Dataset content:
⟨

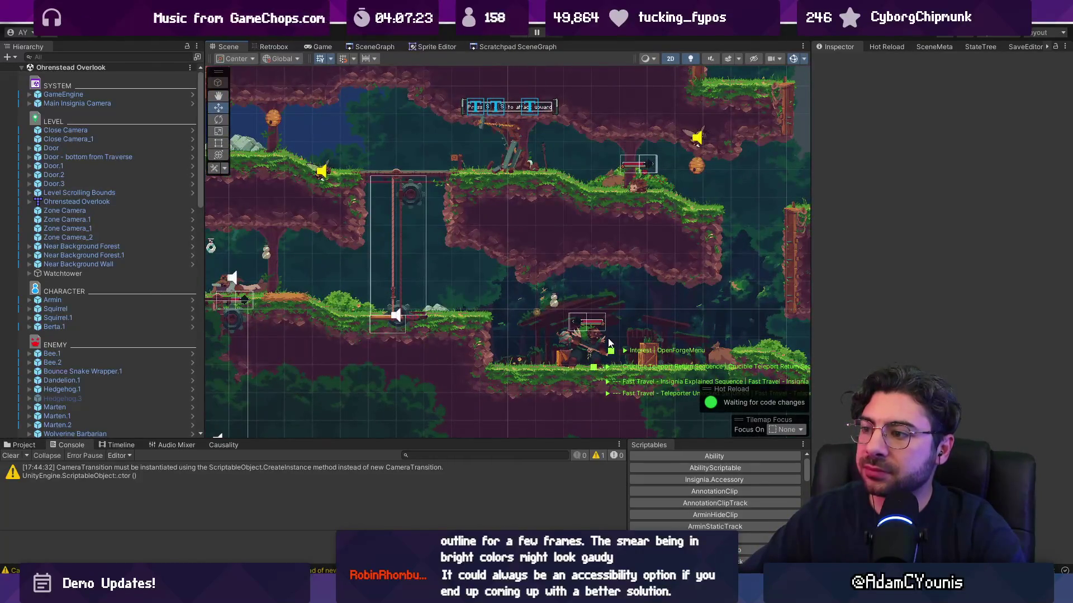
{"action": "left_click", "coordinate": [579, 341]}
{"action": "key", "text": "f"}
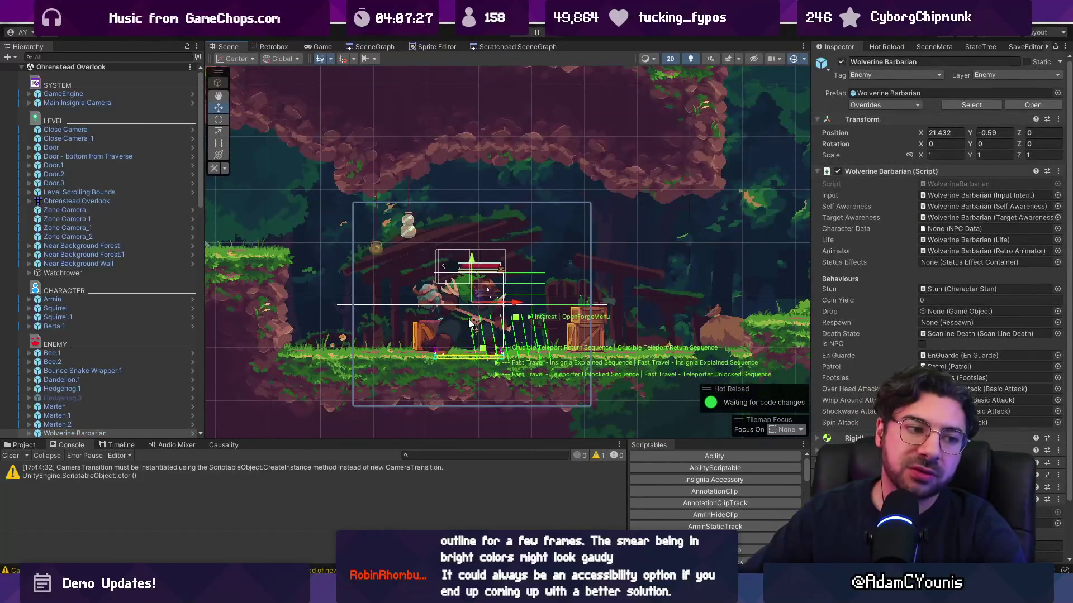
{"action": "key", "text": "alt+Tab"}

⟩
⟨

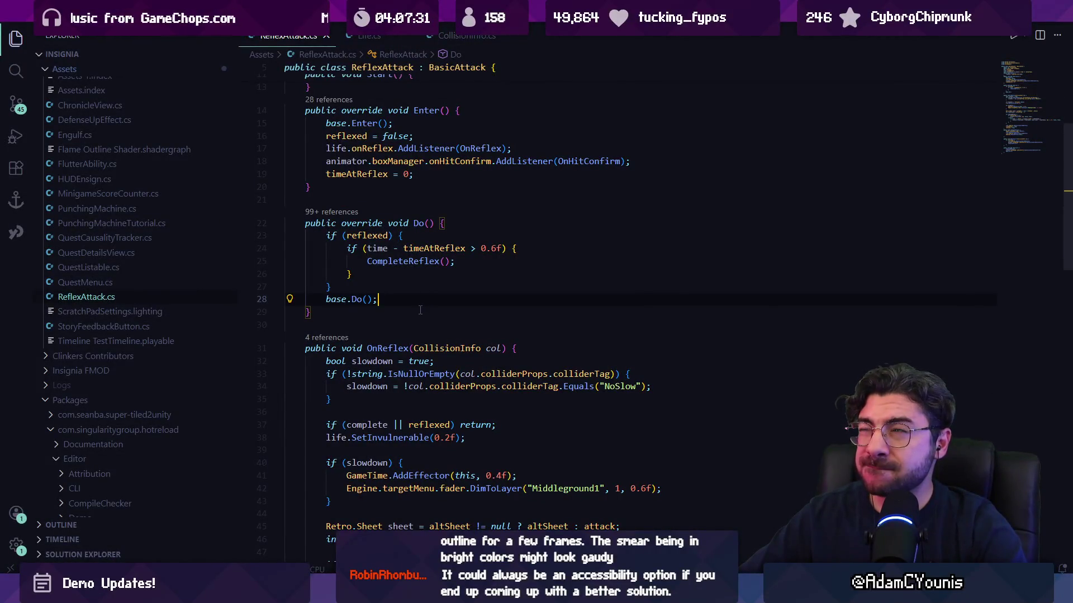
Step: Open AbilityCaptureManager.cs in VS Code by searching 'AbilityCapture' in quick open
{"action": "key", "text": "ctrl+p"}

⟩
⟨

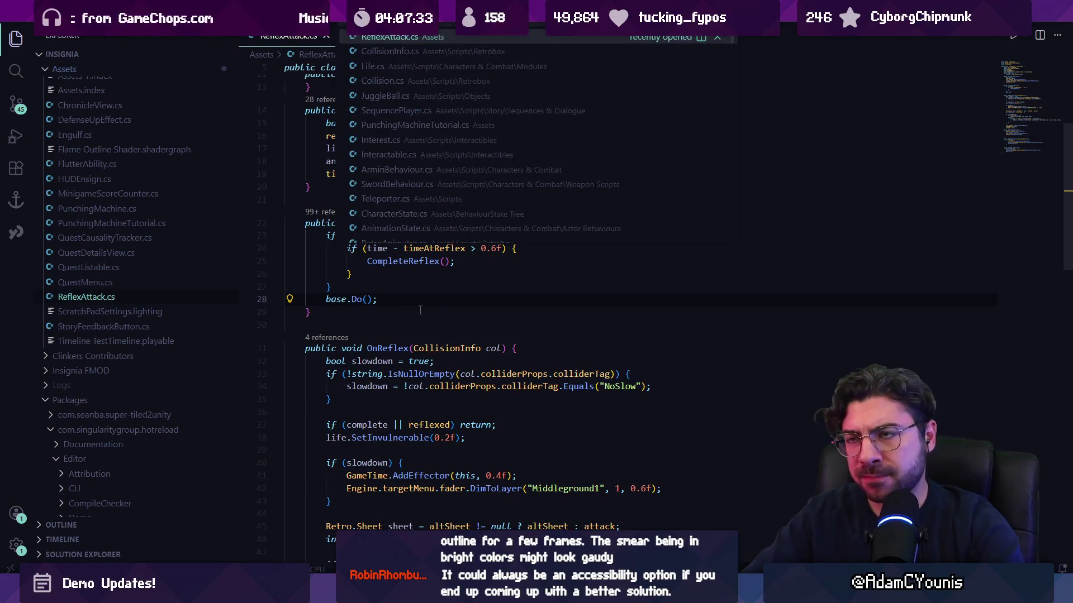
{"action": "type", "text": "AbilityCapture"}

⟩

Task objective: Your task is to count the lines in the material containing the word "text" and to state only that number.

Exercise response: 4